Jens Elberfeld, Leiter der Streetwork-Station Off Road Kids in Dortmund, erklärt: „Wohnungslosigkeit ist ein differenziertes Problem.“ Es gebe nicht nur den klassischen Obdachlosen, der unter der Brücke schläft, sondern auch verdeckte Obdachlosigkeit – gerade bei Jugendlichen.
Die Couch von Freunden als Zuhause auf Zeit
Sie organisieren sich immer wieder einen neuen Schlafplatz – in der Wohnung von Freunden oder Bekannten. Sie seien also wohnungslos - verdeckt obdachlos. Mit der Homepage „Sofa-Hopper“ greift die Stiftung Off Road Kids, die bundesweit agiert, das Phänomen auf und bietet eine digitale Beratung. Jugendliche können sich dort mit ihren Problemen Hilfe per Chat suchen.
Rechtliche Grundlagen
Im Jugendhilfegesetz ist das Recht von Kindern und Jugendlichen verankert, dass ihre Entwicklung gefördert werden soll und sie zu eigenverantwortlichen Erwachsenen erzogen werden.
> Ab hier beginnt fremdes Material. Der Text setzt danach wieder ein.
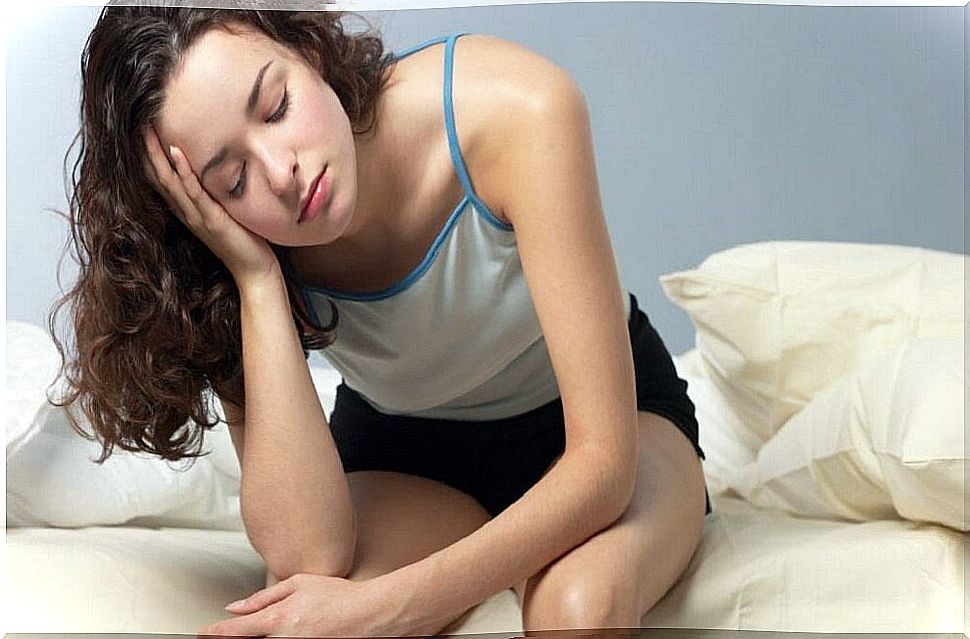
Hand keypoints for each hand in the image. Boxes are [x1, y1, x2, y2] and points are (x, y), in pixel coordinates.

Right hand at [142, 126, 278, 284]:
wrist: (253, 270)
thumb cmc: (241, 240)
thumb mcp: (222, 211)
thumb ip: (212, 195)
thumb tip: (212, 170)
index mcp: (185, 208)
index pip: (159, 178)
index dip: (146, 155)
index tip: (138, 130)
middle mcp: (185, 211)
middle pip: (157, 176)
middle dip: (145, 149)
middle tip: (133, 121)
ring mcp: (196, 215)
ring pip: (169, 181)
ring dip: (157, 155)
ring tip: (146, 130)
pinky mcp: (211, 219)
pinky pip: (194, 192)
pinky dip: (184, 171)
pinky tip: (177, 152)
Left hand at [198, 573, 410, 638]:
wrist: (368, 614)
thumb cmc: (338, 596)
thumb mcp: (299, 584)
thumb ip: (264, 596)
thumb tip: (236, 608)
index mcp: (279, 619)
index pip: (236, 631)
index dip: (215, 633)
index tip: (204, 633)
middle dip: (235, 637)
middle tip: (228, 632)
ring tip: (273, 625)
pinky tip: (285, 633)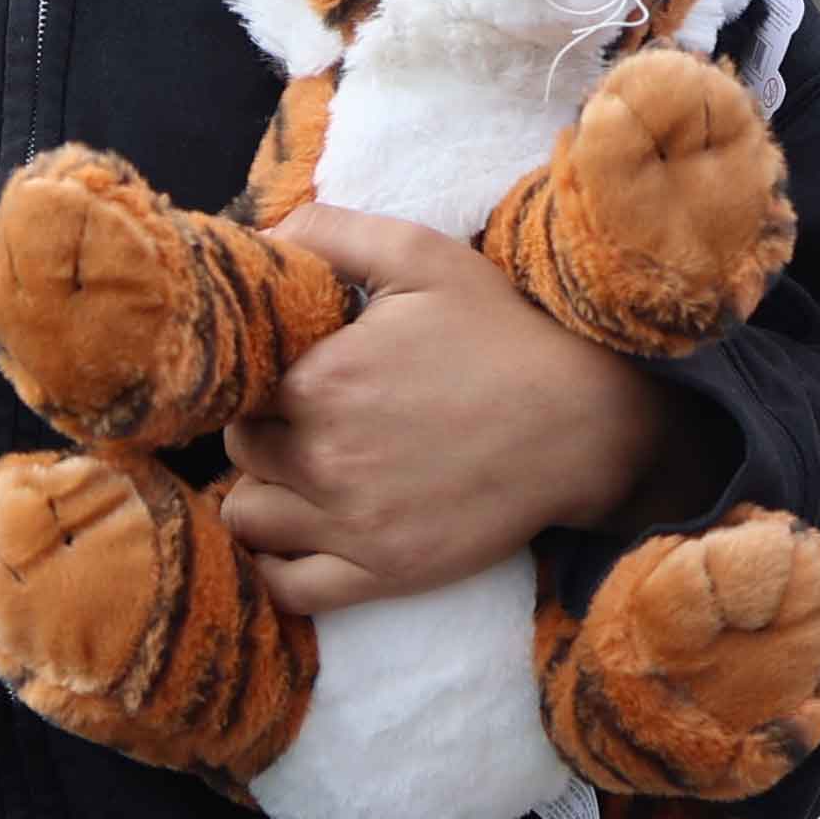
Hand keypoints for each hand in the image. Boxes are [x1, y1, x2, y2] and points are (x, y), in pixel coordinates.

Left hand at [219, 210, 702, 615]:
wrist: (582, 425)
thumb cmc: (502, 334)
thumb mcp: (421, 256)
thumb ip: (330, 232)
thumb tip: (261, 231)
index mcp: (320, 381)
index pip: (237, 387)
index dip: (253, 376)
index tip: (283, 372)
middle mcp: (324, 459)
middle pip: (238, 451)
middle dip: (259, 430)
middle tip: (299, 418)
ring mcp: (353, 524)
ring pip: (248, 518)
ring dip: (263, 493)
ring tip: (299, 472)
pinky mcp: (385, 572)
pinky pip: (290, 587)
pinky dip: (277, 564)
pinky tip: (297, 535)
Damit alle Kinder und Jugendlichen von diesem Recht profitieren, gibt es die Jugendhilfe, deren Aufgabe es unter anderem ist, junge Menschen vor Gefahren zu schützen. Zudem gibt es in der Jugendarbeit Hilfe in Erziehungsfragen und Beratung für Jugendliche mit verschiedensten Problemen.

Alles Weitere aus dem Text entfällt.